Non è più accettabile questa superficialità e sorpresa da parte dell’Occidente ogni volta che viene effettuato un atto terroristico. Sono ormai più di quindici anni che siamo consapevoli della minaccia, che si chiami Al Qaeda o ISIS, e non è possibile che non sia stato ancora creato un reparto speciale di intelligence strutturato, ben finanziato, europeo e americano, che si occupi esclusivamente di questa tematica.
Il pericolo non sono gli immigrati musulmani, bensì gli occidentali con cittadinanza americana, europea, canadese, australiana che volontariamente si recano a combattere in Siria al fianco dell’ISIS per poi tornare in patria e continuare la loro guerra. Perché i politici europei temono l’arrivo dei barconi di persone disperate che, tra l’altro, fuggono proprio da zone di guerra, e non comprendono che il problema arriva dall’interno e non dall’esterno?
Ed ecco che arriva la domanda che riecheggia da giorni ovunque: siamo in guerra? Certo che siamo in guerra, ma da quasi quindici anni, non dal 13 novembre scorso. Il problema è capire chi è in guerra contro chi, perché è questa la confusione. L’Europa e il mondo occidentale in generale sono sicuramente in guerra contro i mandanti e gli esecutori degli attentati terroristici, che sono gli stessi che uccidono in Siria, Libano, Iraq ecc. Il mondo arabo sciita è in guerra contro l’ISIS. La Russia sostiene Assad in Siria, ma non si capisce se si posiziona chiaramente contro l’ISIS o semplicemente a favore del governo siriano. Un primo passo potrebbe essere quello di cercare di unificare il fronte anti terrorismo e predisporre delle strategie comuni, cosa che non si è ancora fatta.

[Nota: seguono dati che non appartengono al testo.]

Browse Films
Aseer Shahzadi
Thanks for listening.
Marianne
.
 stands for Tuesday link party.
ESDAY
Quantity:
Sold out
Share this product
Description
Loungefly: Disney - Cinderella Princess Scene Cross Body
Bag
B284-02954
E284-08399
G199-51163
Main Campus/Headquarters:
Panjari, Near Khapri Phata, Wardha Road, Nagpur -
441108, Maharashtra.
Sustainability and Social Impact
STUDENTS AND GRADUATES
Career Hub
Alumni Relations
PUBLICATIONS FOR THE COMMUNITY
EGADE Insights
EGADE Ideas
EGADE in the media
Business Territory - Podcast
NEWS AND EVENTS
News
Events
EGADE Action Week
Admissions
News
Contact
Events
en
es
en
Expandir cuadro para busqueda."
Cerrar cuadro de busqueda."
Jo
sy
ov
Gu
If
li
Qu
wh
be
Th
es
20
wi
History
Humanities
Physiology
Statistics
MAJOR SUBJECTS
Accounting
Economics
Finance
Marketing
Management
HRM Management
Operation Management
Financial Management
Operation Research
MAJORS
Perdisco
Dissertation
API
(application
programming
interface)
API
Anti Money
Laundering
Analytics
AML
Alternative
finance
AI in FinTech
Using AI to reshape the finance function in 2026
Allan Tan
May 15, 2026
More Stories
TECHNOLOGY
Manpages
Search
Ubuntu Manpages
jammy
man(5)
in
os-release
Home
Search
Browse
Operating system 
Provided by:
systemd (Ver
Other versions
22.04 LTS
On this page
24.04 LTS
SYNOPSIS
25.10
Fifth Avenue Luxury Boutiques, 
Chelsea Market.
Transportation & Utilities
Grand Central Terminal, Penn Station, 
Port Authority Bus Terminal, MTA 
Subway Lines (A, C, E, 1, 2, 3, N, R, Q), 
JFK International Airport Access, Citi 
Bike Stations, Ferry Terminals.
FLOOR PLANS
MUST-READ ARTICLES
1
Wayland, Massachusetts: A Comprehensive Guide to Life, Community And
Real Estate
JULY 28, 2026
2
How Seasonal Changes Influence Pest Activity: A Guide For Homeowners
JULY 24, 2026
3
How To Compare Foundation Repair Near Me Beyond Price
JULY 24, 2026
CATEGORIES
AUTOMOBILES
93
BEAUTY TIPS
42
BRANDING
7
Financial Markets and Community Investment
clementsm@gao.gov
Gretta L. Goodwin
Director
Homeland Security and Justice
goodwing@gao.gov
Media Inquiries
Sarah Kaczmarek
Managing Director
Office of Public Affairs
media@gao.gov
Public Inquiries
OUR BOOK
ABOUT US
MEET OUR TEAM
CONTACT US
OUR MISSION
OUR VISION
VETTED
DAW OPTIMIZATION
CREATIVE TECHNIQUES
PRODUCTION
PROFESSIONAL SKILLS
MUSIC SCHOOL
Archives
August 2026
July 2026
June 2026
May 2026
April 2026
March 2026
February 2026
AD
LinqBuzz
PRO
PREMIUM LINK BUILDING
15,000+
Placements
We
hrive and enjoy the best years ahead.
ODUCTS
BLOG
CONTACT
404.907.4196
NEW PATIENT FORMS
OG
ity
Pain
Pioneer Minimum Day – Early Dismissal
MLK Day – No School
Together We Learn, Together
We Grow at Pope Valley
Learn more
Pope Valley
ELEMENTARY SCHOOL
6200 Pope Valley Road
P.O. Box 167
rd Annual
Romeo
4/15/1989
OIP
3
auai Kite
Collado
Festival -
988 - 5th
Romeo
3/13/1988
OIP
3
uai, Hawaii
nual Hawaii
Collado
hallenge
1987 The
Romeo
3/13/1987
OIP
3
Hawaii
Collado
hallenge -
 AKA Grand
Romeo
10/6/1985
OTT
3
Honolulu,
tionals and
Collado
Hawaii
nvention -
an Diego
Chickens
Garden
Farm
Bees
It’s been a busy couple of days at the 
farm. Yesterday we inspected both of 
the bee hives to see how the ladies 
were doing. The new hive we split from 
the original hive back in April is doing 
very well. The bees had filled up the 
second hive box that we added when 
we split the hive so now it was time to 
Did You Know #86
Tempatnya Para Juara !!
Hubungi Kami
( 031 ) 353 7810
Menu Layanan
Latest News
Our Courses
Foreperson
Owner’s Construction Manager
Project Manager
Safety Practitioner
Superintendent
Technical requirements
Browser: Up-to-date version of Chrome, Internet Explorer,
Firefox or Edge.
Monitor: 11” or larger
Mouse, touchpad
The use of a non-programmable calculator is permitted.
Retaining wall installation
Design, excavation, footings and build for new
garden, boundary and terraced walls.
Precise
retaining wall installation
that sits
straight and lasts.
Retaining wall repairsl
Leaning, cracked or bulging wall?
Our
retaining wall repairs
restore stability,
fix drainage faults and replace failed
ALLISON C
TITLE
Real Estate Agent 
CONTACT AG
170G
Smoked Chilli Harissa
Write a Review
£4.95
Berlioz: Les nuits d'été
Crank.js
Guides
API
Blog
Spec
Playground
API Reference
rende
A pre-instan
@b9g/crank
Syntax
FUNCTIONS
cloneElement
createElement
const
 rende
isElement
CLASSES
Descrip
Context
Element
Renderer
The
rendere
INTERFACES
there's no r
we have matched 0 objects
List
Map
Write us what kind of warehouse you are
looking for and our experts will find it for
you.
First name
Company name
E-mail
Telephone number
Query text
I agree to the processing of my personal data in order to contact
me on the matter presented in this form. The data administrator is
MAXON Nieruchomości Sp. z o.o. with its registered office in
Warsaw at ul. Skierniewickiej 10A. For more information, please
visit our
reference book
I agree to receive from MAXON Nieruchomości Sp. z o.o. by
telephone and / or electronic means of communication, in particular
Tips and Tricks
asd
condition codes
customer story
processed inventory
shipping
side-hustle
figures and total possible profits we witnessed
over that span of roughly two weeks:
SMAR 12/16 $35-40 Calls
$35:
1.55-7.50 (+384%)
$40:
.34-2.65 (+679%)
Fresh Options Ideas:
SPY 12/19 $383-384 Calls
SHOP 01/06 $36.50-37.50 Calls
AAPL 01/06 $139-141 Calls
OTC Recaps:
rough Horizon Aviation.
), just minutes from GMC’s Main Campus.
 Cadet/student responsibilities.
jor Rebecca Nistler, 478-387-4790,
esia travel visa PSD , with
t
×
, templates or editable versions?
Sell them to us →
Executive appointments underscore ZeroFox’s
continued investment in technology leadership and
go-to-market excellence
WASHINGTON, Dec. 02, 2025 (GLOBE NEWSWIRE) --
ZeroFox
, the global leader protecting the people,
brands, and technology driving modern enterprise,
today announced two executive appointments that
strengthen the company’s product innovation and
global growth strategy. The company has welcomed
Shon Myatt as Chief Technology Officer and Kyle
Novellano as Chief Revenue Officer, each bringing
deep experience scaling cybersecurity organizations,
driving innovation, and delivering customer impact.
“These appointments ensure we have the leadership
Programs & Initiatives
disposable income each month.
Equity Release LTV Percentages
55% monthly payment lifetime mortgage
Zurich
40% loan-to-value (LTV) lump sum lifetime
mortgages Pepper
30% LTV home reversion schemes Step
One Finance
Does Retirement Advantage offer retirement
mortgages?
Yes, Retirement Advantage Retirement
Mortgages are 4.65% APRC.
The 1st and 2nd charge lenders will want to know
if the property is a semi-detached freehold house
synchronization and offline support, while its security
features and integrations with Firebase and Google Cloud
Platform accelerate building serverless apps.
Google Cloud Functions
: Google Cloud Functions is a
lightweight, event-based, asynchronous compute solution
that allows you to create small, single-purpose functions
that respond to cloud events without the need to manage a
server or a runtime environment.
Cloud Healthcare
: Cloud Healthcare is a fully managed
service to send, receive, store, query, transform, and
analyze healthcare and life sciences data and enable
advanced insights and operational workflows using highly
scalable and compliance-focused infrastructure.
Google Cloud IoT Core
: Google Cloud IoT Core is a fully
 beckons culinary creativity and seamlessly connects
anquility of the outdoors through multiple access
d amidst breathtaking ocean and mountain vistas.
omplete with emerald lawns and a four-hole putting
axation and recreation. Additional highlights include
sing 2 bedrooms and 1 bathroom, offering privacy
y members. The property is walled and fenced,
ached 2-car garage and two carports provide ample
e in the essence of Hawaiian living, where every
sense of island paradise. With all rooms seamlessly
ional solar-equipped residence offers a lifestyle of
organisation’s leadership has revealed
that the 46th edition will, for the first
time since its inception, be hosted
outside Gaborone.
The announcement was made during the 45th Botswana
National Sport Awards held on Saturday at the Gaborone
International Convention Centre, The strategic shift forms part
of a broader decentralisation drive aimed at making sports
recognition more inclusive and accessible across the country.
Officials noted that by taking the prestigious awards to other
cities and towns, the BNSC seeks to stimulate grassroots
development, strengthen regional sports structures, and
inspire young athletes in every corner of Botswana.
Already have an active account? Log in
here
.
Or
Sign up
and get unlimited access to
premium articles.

Infine, bisogna affermare con chiarezza che non si combatte l’ISIS senza armi, non si combatte una guerra senza una strategia militare. I pozzi petroliferi da cui l’ISIS trae il suo sostentamento economico vanno distrutti, così come i loro depositi di armi e le loro roccaforti. Certo è che senza una visione complessiva e un’intelligence funzionale è più probabile commettere errori che azioni positive. E allora bisogna ripartire da capo, comprendere, analizzare, studiare e agire, perché fino ad ora si è condotta una battaglia in modo totalmente fallimentare e su campi completamente errati.